Verlust der Heimat DDR
Ich kenne niemanden, der den 3. Oktober feiert. Es ist nur ein freier Tag, zum Ausruhen, Unkrautjäten oder Seriengucken. Einmal wurde ich auf eine Einheitsfeier eingeladen. Es war eine Party, die die deutsche Botschaft in London organisierte. Ich erinnere mich an die schneeweiße Villa im feinen Belgravia, ein roter Teppich, der über der Treppe lag, der Raum voller Nadelstreifenanzüge. Die Männer waren Chefs deutscher Sparkassenbüros in London, zogen sich aber an wie englische Banker. Ich sah den Westdeutschen zu, wie sie die Einheit feierten. Wie sie sich selbst feierten.
Der Botschafter, ein großer, gut gelaunter Schwabe, tänzelte über den dicken Teppich.
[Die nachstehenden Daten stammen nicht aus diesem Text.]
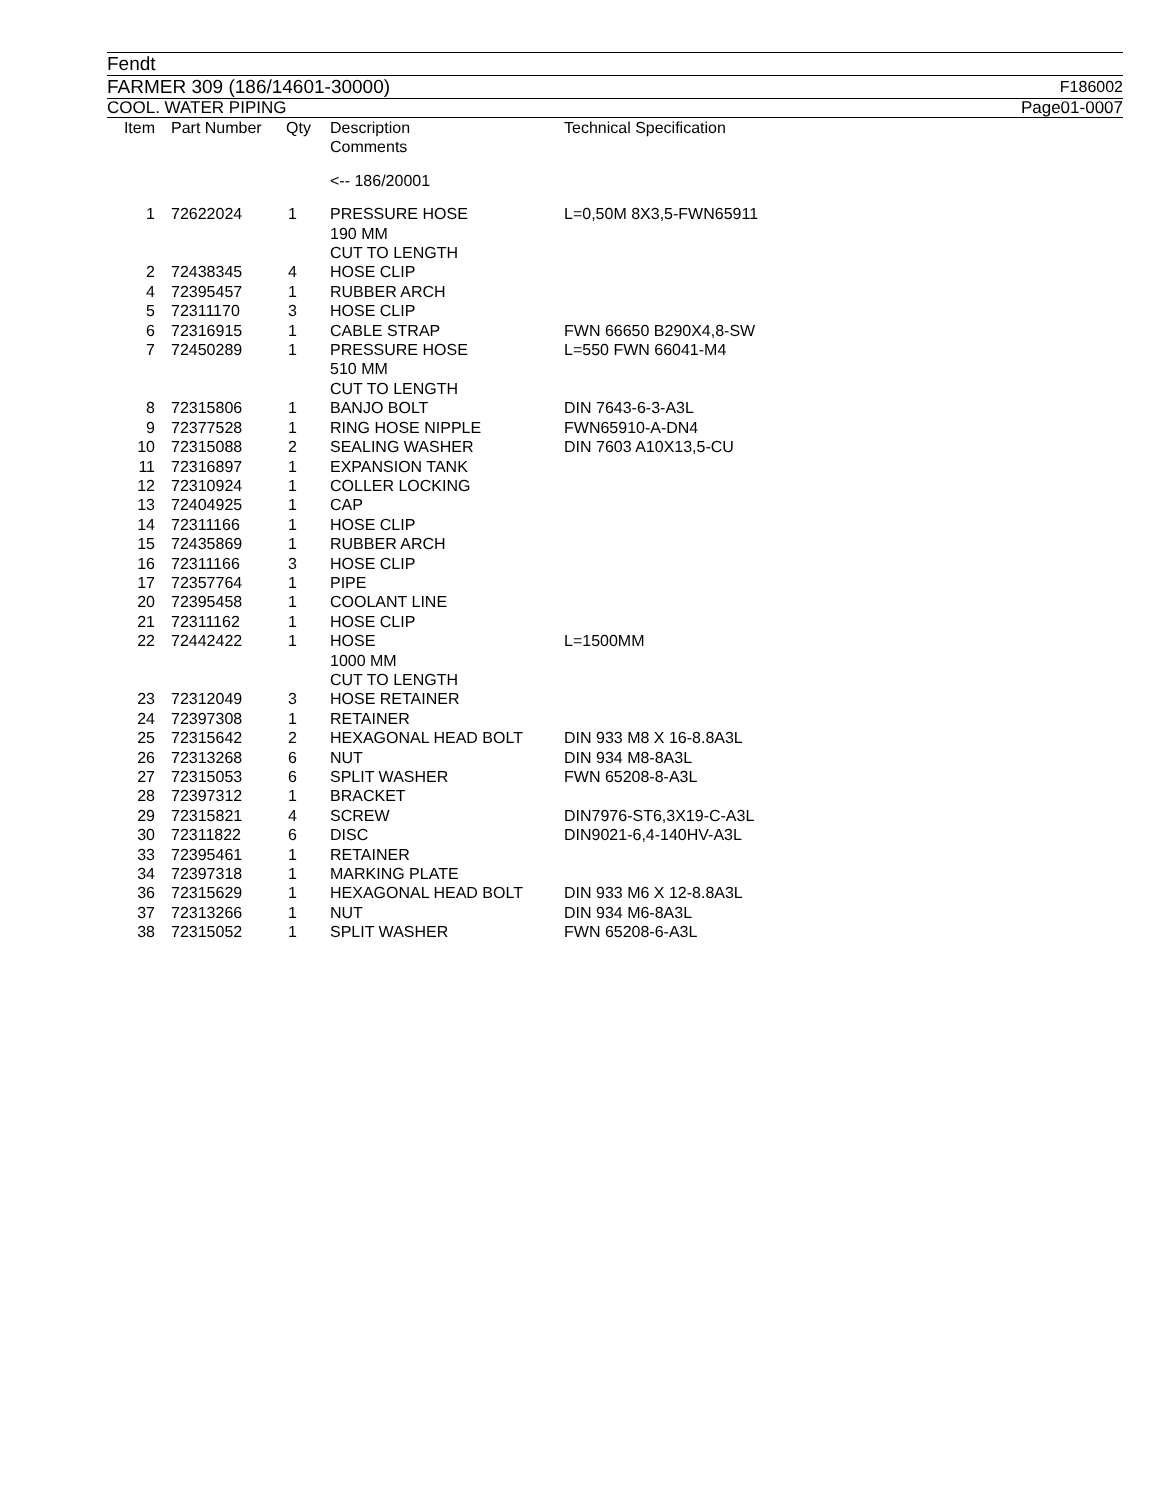Fendt
FARMER 309 (186/14601-30000) F186002
COOL. WATER PIPING Page01-0007
| Item | Part Number | Qty | Description Comments | Technical Specification |
| --- | --- | --- | --- | --- |
| | | | <-- 186/20001 | |
| 1 | 72622024 | 1 | PRESSURE HOSE 190 MM CUT TO LENGTH | L=0,50M 8X3,5-FWN65911 |
| 2 | 72438345 | 4 | HOSE CLIP | |
| 4 | 72395457 | 1 | RUBBER ARCH | |
| 5 | 72311170 | 3 | HOSE CLIP | |
| 6 | 72316915 | 1 | CABLE STRAP | FWN 66650 B290X4,8-SW |
| 7 | 72450289 | 1 | PRESSURE HOSE 510 MM CUT TO LENGTH | L=550 FWN 66041-M4 |
| 8 | 72315806 | 1 | BANJO BOLT | DIN 7643-6-3-A3L |
| 9 | 72377528 | 1 | RING HOSE NIPPLE | FWN65910-A-DN4 |
| 10 | 72315088 | 2 | SEALING WASHER | DIN 7603 A10X13,5-CU |
| 11 | 72316897 | 1 | EXPANSION TANK | |
| 12 | 72310924 | 1 | COLLER LOCKING | |
| 13 | 72404925 | 1 | CAP | |
| 14 | 72311166 | 1 | HOSE CLIP | |
| 15 | 72435869 | 1 | RUBBER ARCH | |
| 16 | 72311166 | 3 | HOSE CLIP | |
| 17 | 72357764 | 1 | PIPE | |
| 20 | 72395458 | 1 | COOLANT LINE | |
| 21 | 72311162 | 1 | HOSE CLIP | |
| 22 | 72442422 | 1 | HOSE 1000 MM CUT TO LENGTH | L=1500MM |
| 23 | 72312049 | 3 | HOSE RETAINER | |
| 24 | 72397308 | 1 | RETAINER | |
| 25 | 72315642 | 2 | HEXAGONAL HEAD BOLT | DIN 933 M8 X 16-8.8A3L |
| 26 | 72313268 | 6 | NUT | DIN 934 M8-8A3L |
| 27 | 72315053 | 6 | SPLIT WASHER | FWN 65208-8-A3L |
| 28 | 72397312 | 1 | BRACKET | |
| 29 | 72315821 | 4 | SCREW | DIN7976-ST6,3X19-C-A3L |
| 30 | 72311822 | 6 | DISC | DIN9021-6,4-140HV-A3L |
| 33 | 72395461 | 1 | RETAINER | |
| 34 | 72397318 | 1 | MARKING PLATE | |
| 36 | 72315629 | 1 | HEXAGONAL HEAD BOLT | DIN 933 M6 X 12-8.8A3L |
| 37 | 72313266 | 1 | NUT | DIN 934 M6-8A3L |
| 38 | 72315052 | 1 | SPLIT WASHER | FWN 65208-6-A3L |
Die philippinischen Hausdiener im Livree servierten frisch gezapftes deutsches Bier, Würstchen und Buletten. Der Sänger Marius Müller-Westernhagen saß in der Ecke und biss in eine Wurst. An dem Abend traf ich nur eine andere Frau aus dem Osten, die zweite Sprecherin der Botschaft. Wir liefen in der Party der Westdeutschen herum wie Fremde.
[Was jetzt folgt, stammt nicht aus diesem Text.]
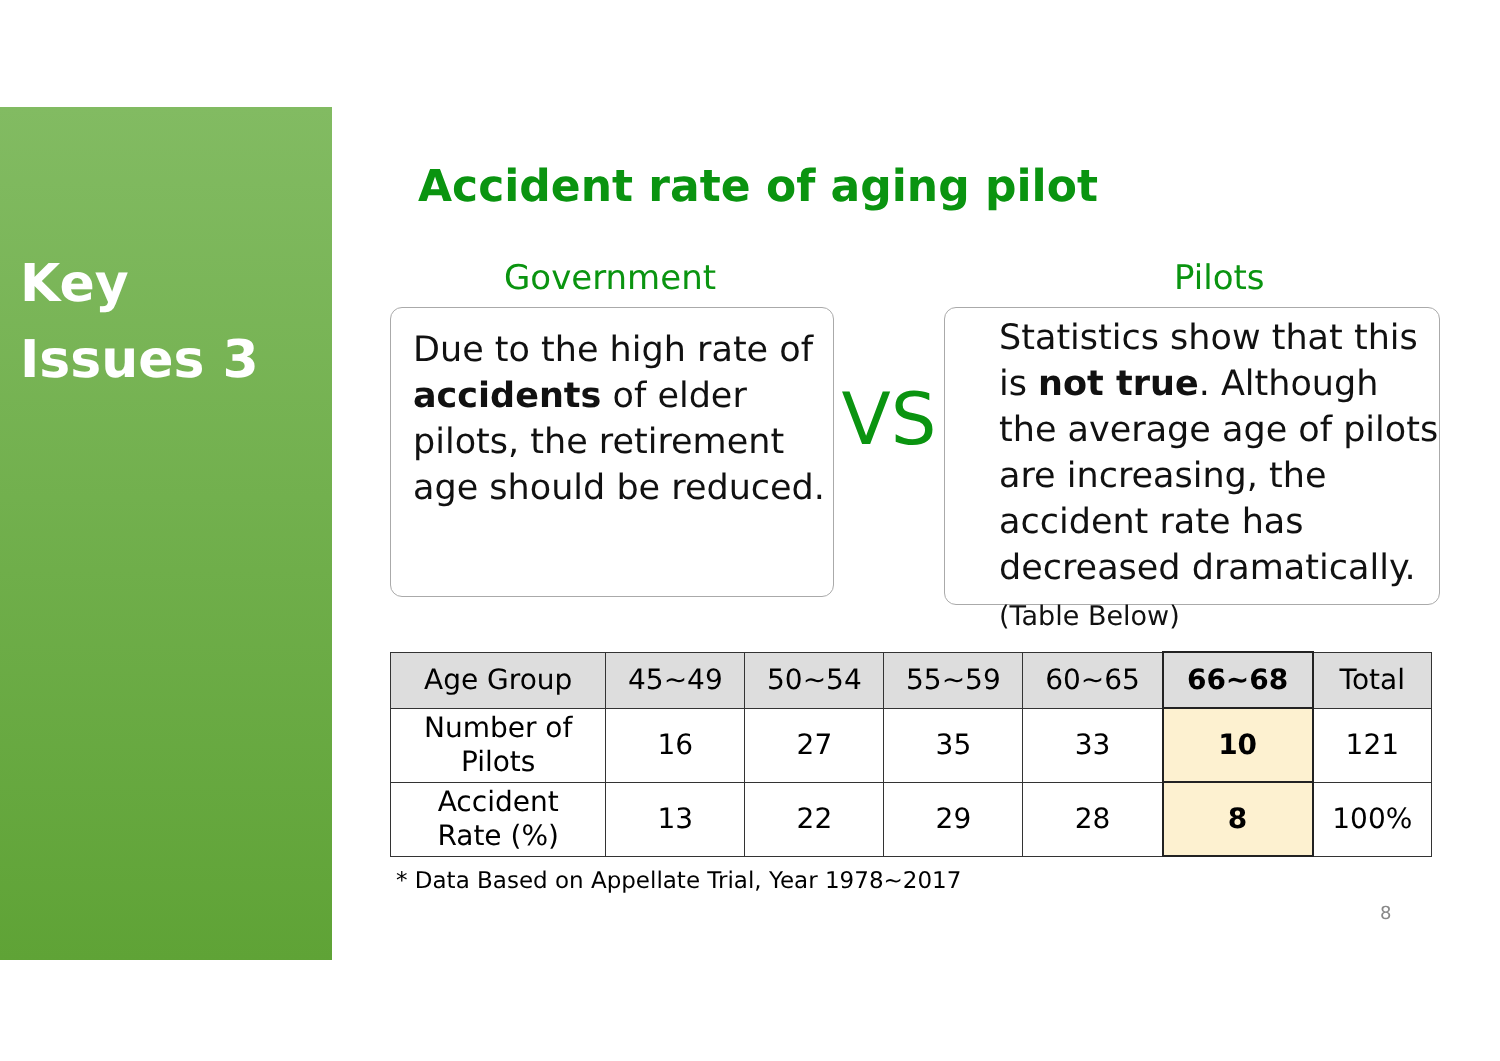Key
Issues 3
Accident rate of aging pilot
Government Pilots
Due to the high rate of accidents of elder pilots, the retirement age should be reduced.
VS
Statistics show that this is not true. Although the average age of pilots are increasing, the accident rate has decreased dramatically.(Table Below)
| Age Group | 45~49 | 50~54 | 55~59 | 60~65 | 66~68 | Total |
| --- | --- | --- | --- | --- | --- | --- |
| Number of Pilots | 16 | 27 | 35 | 33 | 10 | 121 |
| Accident Rate (%) | 13 | 22 | 29 | 28 | 8 | 100% |
* Data Based on Appellate Trial, Year 1978~2017
8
In der Präambel des Grundgesetzes heißt es, dass die Deutschen die Einheit und Freiheit Deutschlands in „freier Selbstbestimmung“ vollendet haben. Das ist die offizielle Geschichtsschreibung, die so in den Büchern steht. Sie ist nicht falsch, aber es ist nicht die ganze Geschichte.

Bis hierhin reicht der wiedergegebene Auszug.